• AIM OF THE TASK: Word for word, restate all the records; images are not part of the copy.

• TASK DATA:
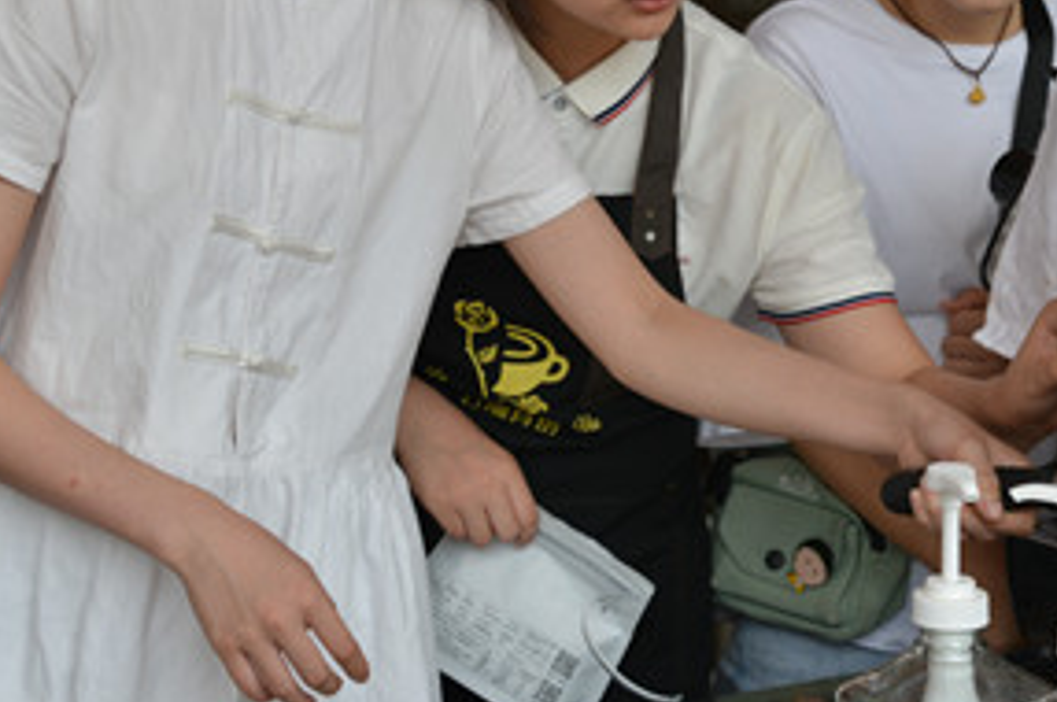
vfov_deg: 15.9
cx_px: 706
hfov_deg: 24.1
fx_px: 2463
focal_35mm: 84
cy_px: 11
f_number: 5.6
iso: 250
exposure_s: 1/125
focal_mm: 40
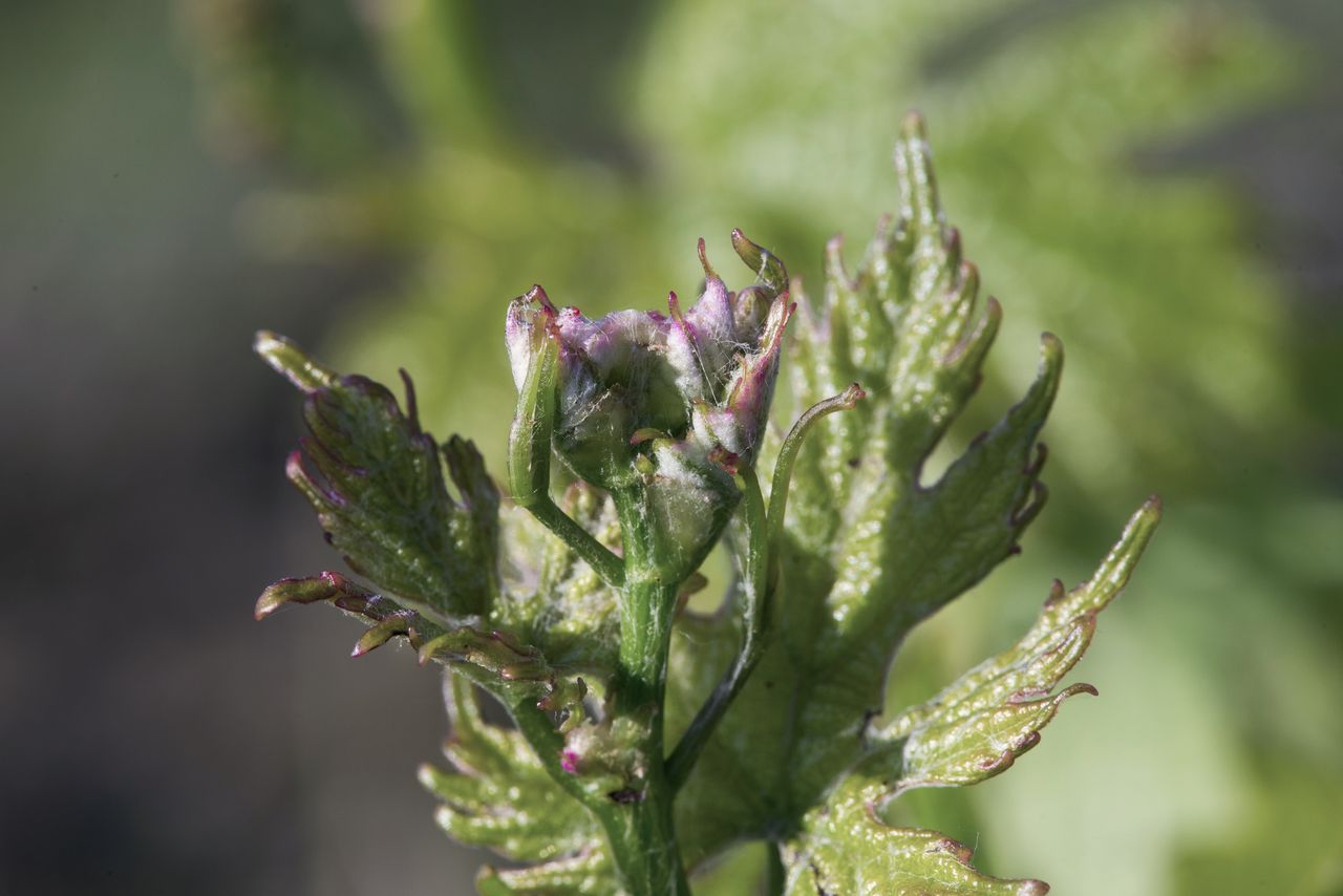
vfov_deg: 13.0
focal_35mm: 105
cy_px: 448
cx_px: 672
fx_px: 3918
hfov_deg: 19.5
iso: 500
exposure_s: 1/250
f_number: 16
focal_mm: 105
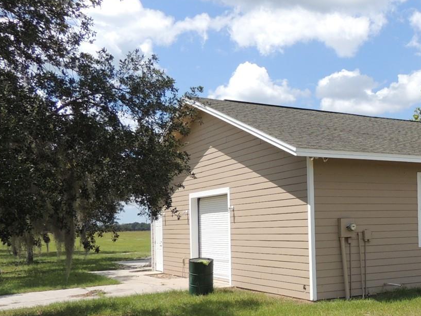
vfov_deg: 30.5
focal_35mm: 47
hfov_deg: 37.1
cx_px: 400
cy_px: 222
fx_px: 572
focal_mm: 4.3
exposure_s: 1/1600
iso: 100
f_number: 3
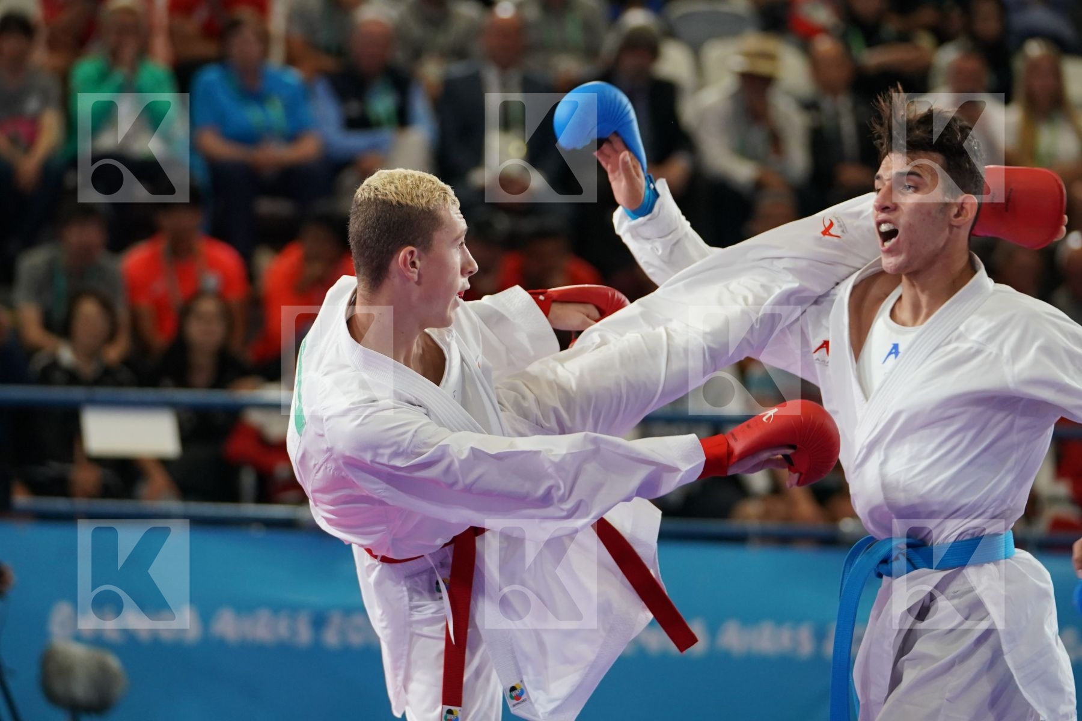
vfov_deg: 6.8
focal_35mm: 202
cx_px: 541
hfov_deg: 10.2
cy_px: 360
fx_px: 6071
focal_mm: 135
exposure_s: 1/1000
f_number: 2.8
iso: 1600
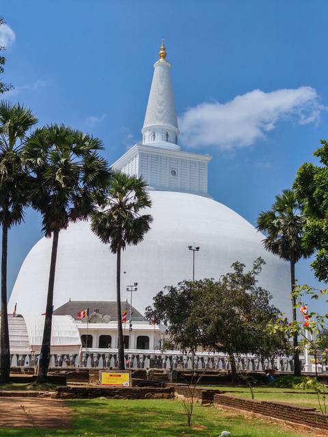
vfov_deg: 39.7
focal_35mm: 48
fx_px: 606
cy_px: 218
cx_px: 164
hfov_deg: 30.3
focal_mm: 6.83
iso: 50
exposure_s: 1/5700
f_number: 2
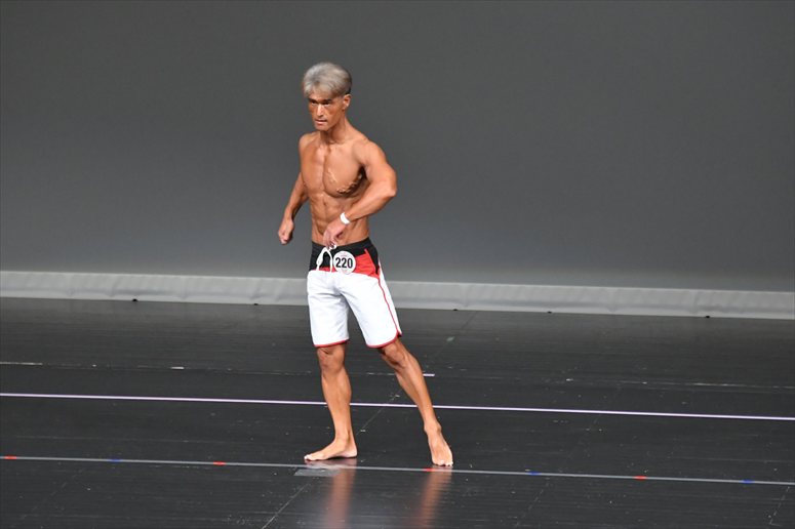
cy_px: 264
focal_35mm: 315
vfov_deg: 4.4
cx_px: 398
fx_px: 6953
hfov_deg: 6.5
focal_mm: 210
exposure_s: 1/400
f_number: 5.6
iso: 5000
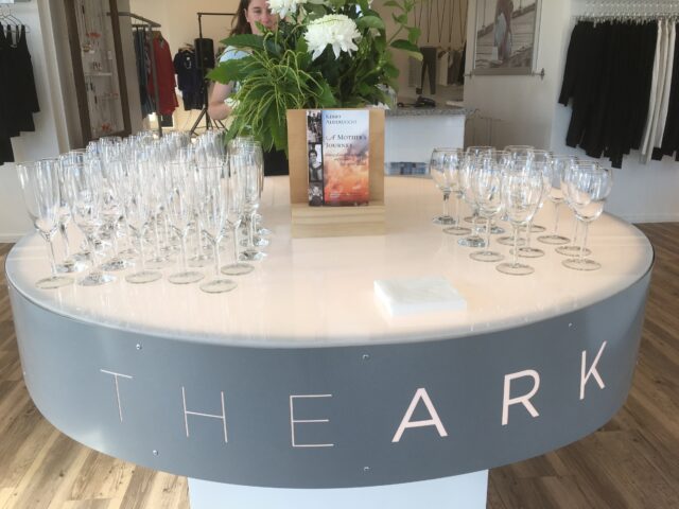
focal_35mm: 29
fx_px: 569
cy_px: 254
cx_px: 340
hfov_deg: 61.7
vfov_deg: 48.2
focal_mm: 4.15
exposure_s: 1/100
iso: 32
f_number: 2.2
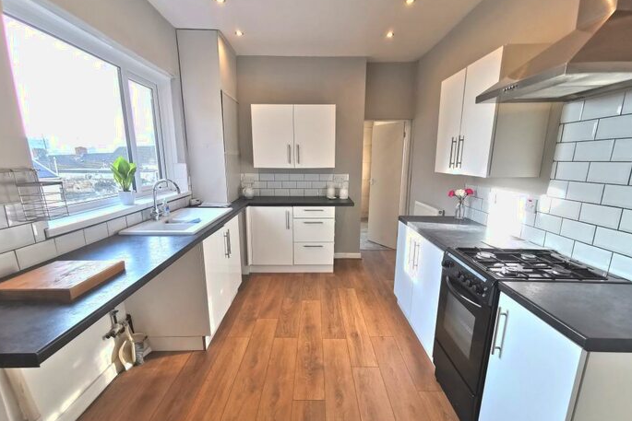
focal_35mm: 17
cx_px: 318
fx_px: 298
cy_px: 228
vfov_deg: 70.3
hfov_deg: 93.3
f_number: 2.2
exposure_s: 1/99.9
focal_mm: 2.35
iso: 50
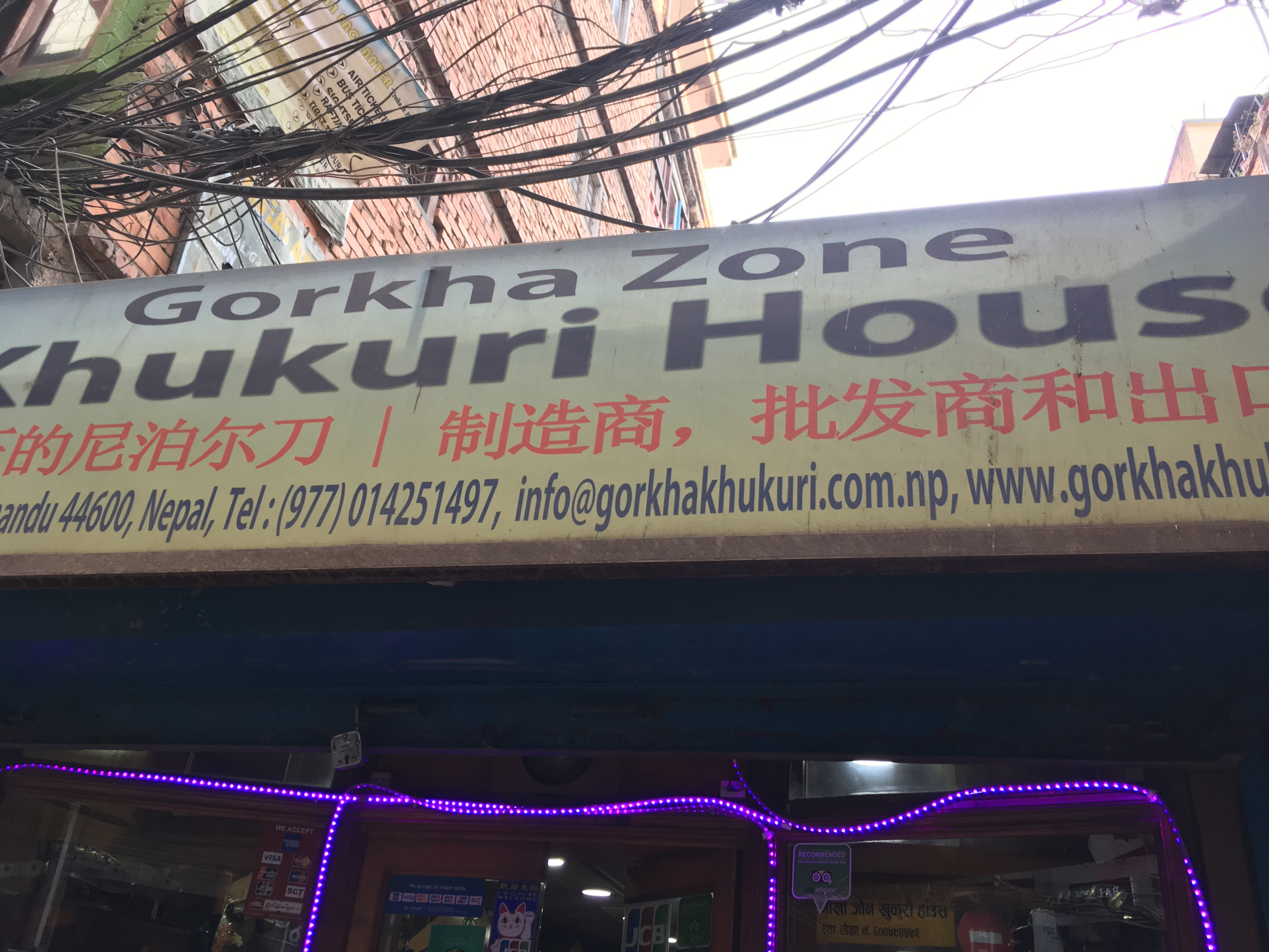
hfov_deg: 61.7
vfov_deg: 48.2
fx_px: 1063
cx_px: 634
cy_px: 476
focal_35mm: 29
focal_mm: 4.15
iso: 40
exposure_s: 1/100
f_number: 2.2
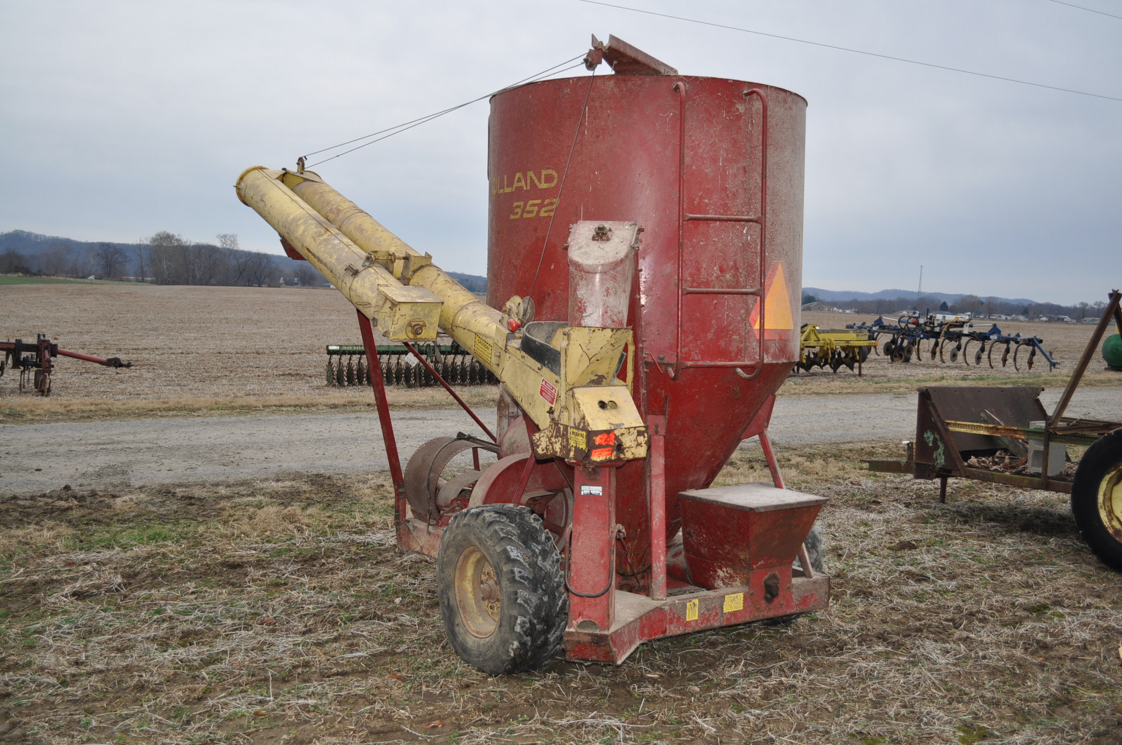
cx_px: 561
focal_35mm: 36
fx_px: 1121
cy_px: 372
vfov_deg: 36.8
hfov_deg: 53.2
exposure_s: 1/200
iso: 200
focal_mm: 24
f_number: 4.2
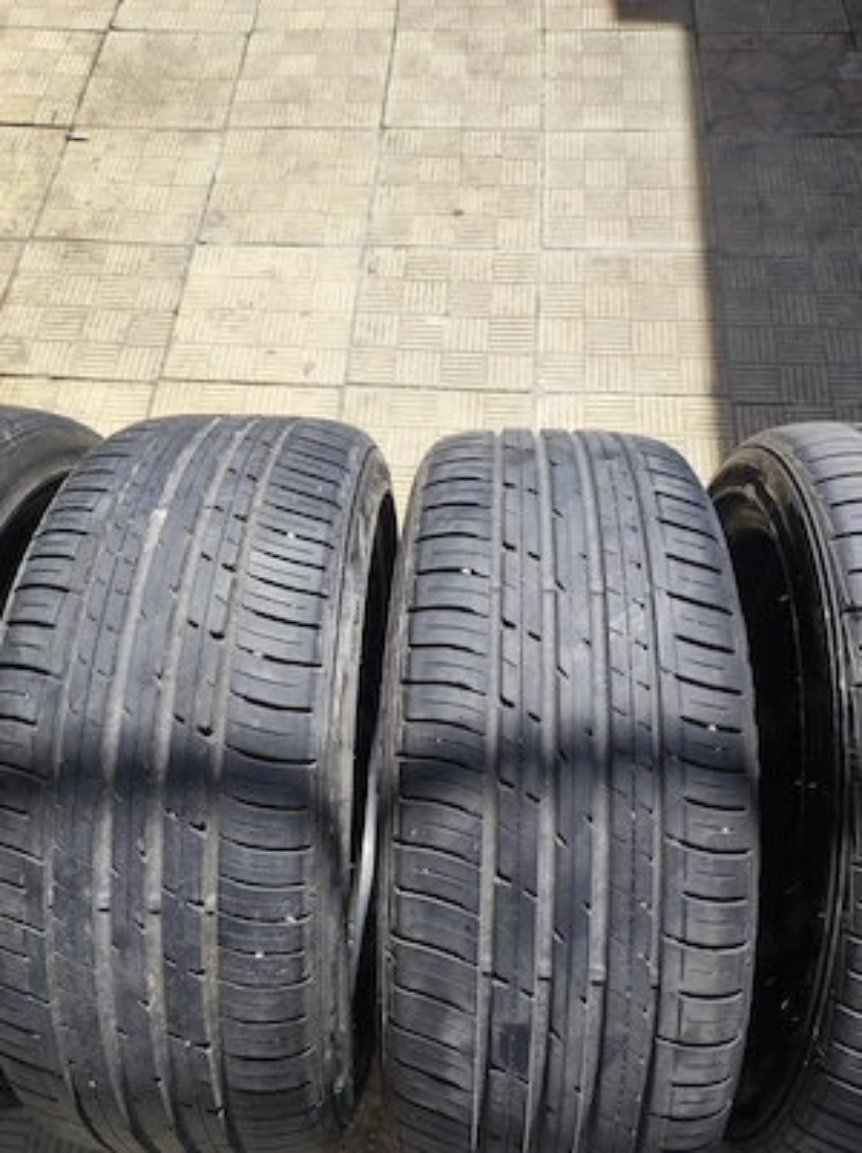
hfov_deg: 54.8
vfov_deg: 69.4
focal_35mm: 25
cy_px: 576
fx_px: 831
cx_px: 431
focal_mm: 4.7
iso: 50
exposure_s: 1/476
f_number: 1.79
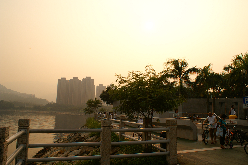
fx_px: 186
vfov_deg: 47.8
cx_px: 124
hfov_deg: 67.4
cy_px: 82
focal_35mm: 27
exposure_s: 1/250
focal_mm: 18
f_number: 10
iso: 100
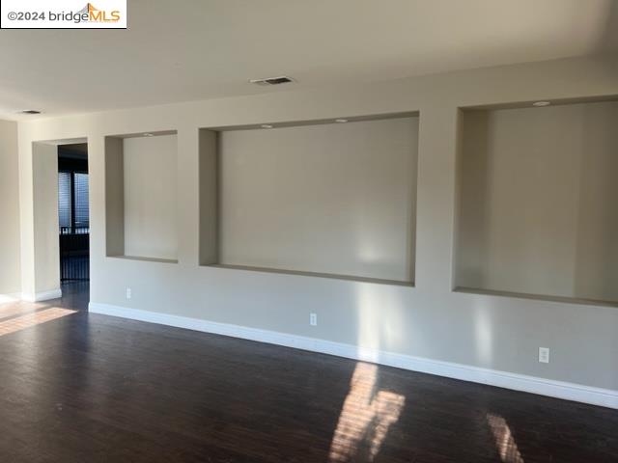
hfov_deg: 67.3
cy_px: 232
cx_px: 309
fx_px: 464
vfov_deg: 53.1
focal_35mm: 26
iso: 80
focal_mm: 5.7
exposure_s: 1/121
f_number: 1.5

• OUTPUT FOR THIS TASK:
vfov_deg: 15.9
cx_px: 706
hfov_deg: 24.1
fx_px: 2463
focal_35mm: 84
cy_px: 11
f_number: 5.6
iso: 250
exposure_s: 1/125
focal_mm: 40
vfov_deg: 13.0
focal_35mm: 105
cy_px: 448
cx_px: 672
fx_px: 3918
hfov_deg: 19.5
iso: 500
exposure_s: 1/250
f_number: 16
focal_mm: 105
vfov_deg: 30.5
focal_35mm: 47
hfov_deg: 37.1
cx_px: 400
cy_px: 222
fx_px: 572
focal_mm: 4.3
exposure_s: 1/1600
iso: 100
f_number: 3
vfov_deg: 6.8
focal_35mm: 202
cx_px: 541
hfov_deg: 10.2
cy_px: 360
fx_px: 6071
focal_mm: 135
exposure_s: 1/1000
f_number: 2.8
iso: 1600
vfov_deg: 39.7
focal_35mm: 48
fx_px: 606
cy_px: 218
cx_px: 164
hfov_deg: 30.3
focal_mm: 6.83
iso: 50
exposure_s: 1/5700
f_number: 2
cy_px: 264
focal_35mm: 315
vfov_deg: 4.4
cx_px: 398
fx_px: 6953
hfov_deg: 6.5
focal_mm: 210
exposure_s: 1/400
f_number: 5.6
iso: 5000
focal_35mm: 29
fx_px: 569
cy_px: 254
cx_px: 340
hfov_deg: 61.7
vfov_deg: 48.2
focal_mm: 4.15
exposure_s: 1/100
iso: 32
f_number: 2.2
focal_35mm: 17
cx_px: 318
fx_px: 298
cy_px: 228
vfov_deg: 70.3
hfov_deg: 93.3
f_number: 2.2
exposure_s: 1/99.9
focal_mm: 2.35
iso: 50
hfov_deg: 61.7
vfov_deg: 48.2
fx_px: 1063
cx_px: 634
cy_px: 476
focal_35mm: 29
focal_mm: 4.15
iso: 40
exposure_s: 1/100
f_number: 2.2
cx_px: 561
focal_35mm: 36
fx_px: 1121
cy_px: 372
vfov_deg: 36.8
hfov_deg: 53.2
exposure_s: 1/200
iso: 200
focal_mm: 24
f_number: 4.2
hfov_deg: 54.8
vfov_deg: 69.4
focal_35mm: 25
cy_px: 576
fx_px: 831
cx_px: 431
focal_mm: 4.7
iso: 50
exposure_s: 1/476
f_number: 1.79
fx_px: 186
vfov_deg: 47.8
cx_px: 124
hfov_deg: 67.4
cy_px: 82
focal_35mm: 27
exposure_s: 1/250
focal_mm: 18
f_number: 10
iso: 100
hfov_deg: 67.3
cy_px: 232
cx_px: 309
fx_px: 464
vfov_deg: 53.1
focal_35mm: 26
iso: 80
focal_mm: 5.7
exposure_s: 1/121
f_number: 1.5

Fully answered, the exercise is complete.